→ EXERCÍCIOS PROPOSTOS
a) Na notícia sobre o desabamento da casa em Criciúma, o que Élio de Souza contou à Defesa Civil sobre uma das vigas da residência?
b) Continue a notícia sobre o desabamento da casa em Criciúma a partir do ponto em que ela termina.

→ TEXTO PARA ANÁLISE
····················

Cidades

Defesa Civil suspeita de falha em vigas de casa

A Defesa Civil de Criciúma, no Sul de Catarina, suspeita que o desmoronamento de uma casa na madrugada desta quarta-feira (6), que deixou três pessoas mortas, tenha sido provocado por problemas estruturais. Segundo o Instituto Médico Legal (IML), morreram o casal Adriano Bento de Souza, de 41 anos e Daiane Eleotéro Osorio, de 32, e a mãe dele, Valdete Bento de Souza, de 65 anos.

O caso aconteceu no bairro Maria Céu, por volta das 2h. A Defesa Civil isolou o local e na tarde desta quarta, técnicos do Instituto Geral de Perícias (IGP) foram até o local, mas a vistoria deve ser feita nesta quinta (6), por engenheiros.

"Acredito que tenha sido problema estrutural porque as dimensões das vigas, através das fotos que vimos, eram bem finas. Alguns engenheiros, voluntariamente, também viram as fotos e disseram o mesmo, mas nada consolidado, vamos aguardar os laudos do IGP para ver se confirma", explica Ângela Melo, coordenadora da Defesa Civil municipal.

Segundo ela, a casa residência era de laje e o telhado de concreto. "Tem o peso, tudo isso. A casa colapsou para dentro. Ainda tem um carro, tem uma moto embaixo desse material todo", afirma.

Avô e neto sobreviveram
A casa, que ficava em uma região plana, era de alvenaria com dois andares. Nela, também estavam o filho de Daiane e Élio de Souza, de 70 anos, pai de Adriano. Os dois tiveram ferimentos leves.

Segundo Ângela, Élio contou à Defesa Civil que uma das vigas da residência apresentava uma rachadura e que a família estava providenciando o conserto.

····················

→ REGISTROS DE DADOS

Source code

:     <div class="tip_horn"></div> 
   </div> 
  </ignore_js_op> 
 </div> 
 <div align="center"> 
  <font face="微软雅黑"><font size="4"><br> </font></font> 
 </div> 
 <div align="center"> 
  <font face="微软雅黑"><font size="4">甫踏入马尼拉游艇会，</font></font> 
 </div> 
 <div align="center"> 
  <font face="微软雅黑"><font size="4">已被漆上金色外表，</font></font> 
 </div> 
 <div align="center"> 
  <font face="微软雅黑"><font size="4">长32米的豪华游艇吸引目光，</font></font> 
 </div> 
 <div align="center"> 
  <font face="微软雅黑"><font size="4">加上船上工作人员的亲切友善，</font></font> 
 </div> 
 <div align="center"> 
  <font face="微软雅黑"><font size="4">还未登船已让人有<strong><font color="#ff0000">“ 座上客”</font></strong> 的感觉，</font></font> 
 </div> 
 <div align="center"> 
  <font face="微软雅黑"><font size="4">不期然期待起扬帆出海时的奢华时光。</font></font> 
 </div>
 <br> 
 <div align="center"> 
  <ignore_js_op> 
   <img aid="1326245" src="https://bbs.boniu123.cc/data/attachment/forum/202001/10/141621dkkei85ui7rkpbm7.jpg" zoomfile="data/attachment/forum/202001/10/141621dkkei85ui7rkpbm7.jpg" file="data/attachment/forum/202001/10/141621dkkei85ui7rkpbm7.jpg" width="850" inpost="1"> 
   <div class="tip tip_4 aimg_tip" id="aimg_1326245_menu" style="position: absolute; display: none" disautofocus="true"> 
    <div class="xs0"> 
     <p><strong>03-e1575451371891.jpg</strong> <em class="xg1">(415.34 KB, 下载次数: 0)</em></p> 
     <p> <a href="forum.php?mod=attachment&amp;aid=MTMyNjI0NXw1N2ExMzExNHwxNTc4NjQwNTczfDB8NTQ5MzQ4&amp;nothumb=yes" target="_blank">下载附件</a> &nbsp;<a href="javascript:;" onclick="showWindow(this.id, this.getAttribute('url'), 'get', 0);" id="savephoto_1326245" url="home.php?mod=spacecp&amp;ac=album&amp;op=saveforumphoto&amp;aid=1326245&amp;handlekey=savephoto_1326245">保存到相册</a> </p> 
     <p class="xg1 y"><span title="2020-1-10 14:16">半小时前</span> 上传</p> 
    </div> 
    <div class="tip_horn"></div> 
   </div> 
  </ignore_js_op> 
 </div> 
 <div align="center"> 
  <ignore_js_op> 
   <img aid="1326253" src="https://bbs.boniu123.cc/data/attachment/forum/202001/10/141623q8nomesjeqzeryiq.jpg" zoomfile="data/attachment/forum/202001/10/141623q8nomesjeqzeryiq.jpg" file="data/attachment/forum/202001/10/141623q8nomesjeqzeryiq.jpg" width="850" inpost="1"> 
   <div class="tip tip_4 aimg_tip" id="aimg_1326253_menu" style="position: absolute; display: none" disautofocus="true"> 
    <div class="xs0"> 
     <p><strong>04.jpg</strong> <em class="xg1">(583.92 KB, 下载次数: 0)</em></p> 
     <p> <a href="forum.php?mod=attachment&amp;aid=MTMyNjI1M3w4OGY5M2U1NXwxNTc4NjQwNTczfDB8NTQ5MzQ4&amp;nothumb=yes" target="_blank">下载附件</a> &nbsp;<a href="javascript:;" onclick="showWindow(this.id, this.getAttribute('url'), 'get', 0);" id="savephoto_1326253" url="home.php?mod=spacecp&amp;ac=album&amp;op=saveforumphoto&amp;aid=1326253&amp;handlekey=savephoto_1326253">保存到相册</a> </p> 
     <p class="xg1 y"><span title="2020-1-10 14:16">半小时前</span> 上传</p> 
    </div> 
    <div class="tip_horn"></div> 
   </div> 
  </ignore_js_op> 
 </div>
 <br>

····················

→ RESPOSTAS DOS EXERCÍCIOS
a) Contou que uma das vigas apresentava uma rachadura e que a família estava providenciando o conserto.

b)
"Segundo o seu Élio, a casa foi construída por uma construtora, mas ele não soube o nome e se era de outra cidade", detalhou Ângela.
Segundo o pai de Adriano, a casa ficou pronta há seis anos. As casas ao lado não foram danificadas. "Apenas o muro de uma delas cedeu devido ao peso dos escombros. Até o momento, não apresenta riscos. A partir do momento que nós começarmos a retirar esse material é que vamos retirar os moradores dessas casas", explica a coordenadora da Defesa civil de Criciúma.

Perícia
Nesta quinta-feira (7), dois engenheiros do Instituto Geral de Perícias (IGP) de Florianópolis devem ir até Criciúma começar a perícia. Segundo o perito criminal e gerente de perícias na regional de Criciúma, Northon Santos Machado, a perícia deve ser complicada e demorada.

"É uma perícia complexa, tem que ser analisada toda a parte de documentação, de planta. Remover todo aquele entulho não será fácil. Será feito em etapas: primeiro um reconhecimento, máquinas de remoção, avaliar a estrutura, a fundação, o terreno. Então é realmente uma perícia complexa", avalia.